• Tarefas propostas:
(a) Extraia do texto sobre o estudo das exportações amazônicas o trecho que começa em "Após minuciosa investigação, Coslovsky" e termina em "floresta ou não.".
(b) Liste os países que o texto sobre o estudo das exportações amazônicas apresenta como tendo participação maior que a do Brasil no mercado global de produtos florestais sustentáveis.
(c) Prossiga o texto sobre o estudo das exportações amazônicas a partir de onde ele termina.

• Texto em estudo:
┌──
Essa é a principal revelação de um estudo feito pelo pesquisador Salo Coslovsky, formado em administração de empresas pela Fundação Getúlio Vargas (FGV) com doutorado em estudos urbanos pelo Massachusetts Institute of Technology (MIT) e atual professor de desenvolvimento econômico na Universidade de Nova York. O recém publicado estudo “Oportunidades para Exportação de Produtos Compatíveis com a Floresta na Amazônia Brasileira” faz parte da iniciativa Amazônia 2030, uma iniciativa envolvendo dezenas de instituições de pesquisa. O projeto é liderado pelo Instituto do Homem e do Meio Ambiente (Imazon) e pelo Centro de Empreendedorismo da Amazônia, de Belém, com a Climate Policy Initiative (CPI) e o Departamento de Economia da PUC-Rio. O estudo integral está disponível no site da Amazônia 2030.

Quando pensamos em produtos da Amazônia, os primeiros exemplos normalmente são: madeira, soja, minérios. Mas diversos destes e outros produtos não podem ser considerados compatíveis com a floresta e com a sustentabilidade de seu ecossistema e de sua população nativa, afirma o pesquisador Coslovsky. Com a proposta de divulgar soluções econômicas alinhadas à sustentabilidade e responsabilidade ambiental, o pesquisador analisou dados de comércio exterior de mais de 210 países e catálogos com aproximadamente 5000 produtos, durante o período de 2017 a 2019, para poder avaliar o tamanho deste mercado de produtos amazônicos e como o mercado brasileiro está longe de atingir seu potencial.

Embora o Brasil detenha 30% de todas as florestas tropicais do mundo, nossa participação no mercado global dos produtos florestais sustentáveis está muito abaixo de países com economias menores e de grau de desenvolvimento tecnológico similar ou até abaixo do brasileiro, como Vietnã (maior exportador mundial de pimenta seca e de bagres), Costa Rica (maior exportador de abacaxis frescos), Costa do Marfim (líder da exportação de cacau), Equador (número 1 do mundo em exportação de palmitos) e Bolívia (líder na exportação de castanha sem casca).

Após minuciosa investigação, Coslovsky adentra as oportunidades e desafios presentes no processo de expansão da produção amazônica. Como os produtores podem aprimorar seu desempenho? Tal pergunta deve ser respondida com cautela e redobrada atenção aos fatores socioambientais, pois, em casos extremos, a expansão de uma atividade pode causar danos tamanhos que acabam por inviabilizar o próprio negócio, seja ele compatível com a floresta ou não.
└──
• Material extraído:
┌──
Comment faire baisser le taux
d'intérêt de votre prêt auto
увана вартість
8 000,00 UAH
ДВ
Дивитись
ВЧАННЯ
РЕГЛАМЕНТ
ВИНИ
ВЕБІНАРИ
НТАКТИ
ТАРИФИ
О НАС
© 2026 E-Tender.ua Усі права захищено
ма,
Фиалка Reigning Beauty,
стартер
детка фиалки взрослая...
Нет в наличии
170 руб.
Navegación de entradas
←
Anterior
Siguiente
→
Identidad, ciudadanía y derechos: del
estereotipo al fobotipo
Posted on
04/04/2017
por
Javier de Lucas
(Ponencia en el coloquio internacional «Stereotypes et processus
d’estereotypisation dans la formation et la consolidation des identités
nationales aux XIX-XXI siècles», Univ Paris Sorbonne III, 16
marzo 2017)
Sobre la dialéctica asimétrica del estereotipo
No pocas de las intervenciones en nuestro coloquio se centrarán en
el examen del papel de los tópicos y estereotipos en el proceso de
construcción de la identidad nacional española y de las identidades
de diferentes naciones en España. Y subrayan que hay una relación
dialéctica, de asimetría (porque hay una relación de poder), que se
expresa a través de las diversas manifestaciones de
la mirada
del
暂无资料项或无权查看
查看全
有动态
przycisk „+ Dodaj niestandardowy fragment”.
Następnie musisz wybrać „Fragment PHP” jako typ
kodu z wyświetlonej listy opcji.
└──
• Respostas às tarefas:
(a)
Após minuciosa investigação, Coslovsky adentra as oportunidades e desafios presentes no processo de expansão da produção amazônica. Como os produtores podem aprimorar seu desempenho? Tal pergunta deve ser respondida com cautela e redobrada atenção aos fatores socioambientais, pois, em casos extremos, a expansão de uma atividade pode causar danos tamanhos que acabam por inviabilizar o próprio negócio, seja ele compatível com a floresta ou não.

(b) Vietnã, Costa Rica, Costa do Marfim, Equador e Bolívia.

(c)
Os primeiros aspectos essenciais a serem implementados são os sistemas de verificação independentes com certificações para garantir que essas atividades sejam de fato compatíveis com a manutenção da floresta e com a segurança de seus habitantes. Após fundamentação da estratégia para o controle de qualidade, devemos fornecer meios aos fornecedores atenderem os requisitos sanitários e comerciais das mais diversas legislações internacionais, porque além de preços competitivos, compradores desta escala prezam pelas normas de tamanho, cor e sabor dos produtos assim como sanidade agrotóxica, frescor, durabilidade e regularidade de entrega. Muitos ainda exigem rastreabilidade e diversas certificações: orgânica, de boas práticas agrícolas, manufatura, trabalhista e socioambiental.

Segundo o estudo, para atingir os padrões de qualidade encontrados no mercado internacional, os empreendimentos necessitam ter acesso a uma série de recursos, incluindo conhecimentos sobre seus produtos (data de validade e informações nutricionais), técnicas adequadas de produção e armazenamento, mão de obra qualificada, campanhas de publicidade institucionais e profissionais com inteligência de mercado internacional. Prosperamente, uma característica primordial destes recursos é sua natureza compartilhada, ou seja, mesmo que sejam obtidos apenas por uma grande empresa regional, estes recursos aumentarão sua disponibilidade para todas as empresas do setor.

Tais recursos não são baratos e muitas vezes, principalmente em economias emergentes como a brasileira, os investimentos iniciais surgem tipicamente das instituições governamentais. Com necessidade de investir massivamente para atrair investidores privados, os recursos públicos devem sempre vir acompanhados de constante monitoramento das organizações reguladoras, para que ocorra de forma equilibrada e atenda as necessidades dos empreendimentos incipientes.

Felizmente já existem exemplos no Brasil de ações coordenadas entre competidores comerciais e órgãos públicos que, ao tornarem mais acessível a oferta de recursos e fortalecerem o dinamismo econômico regional, conseguiram identificar os problemas mais críticos de seus ambientes e também obtiveram o capital e conhecimento para solucioná-los.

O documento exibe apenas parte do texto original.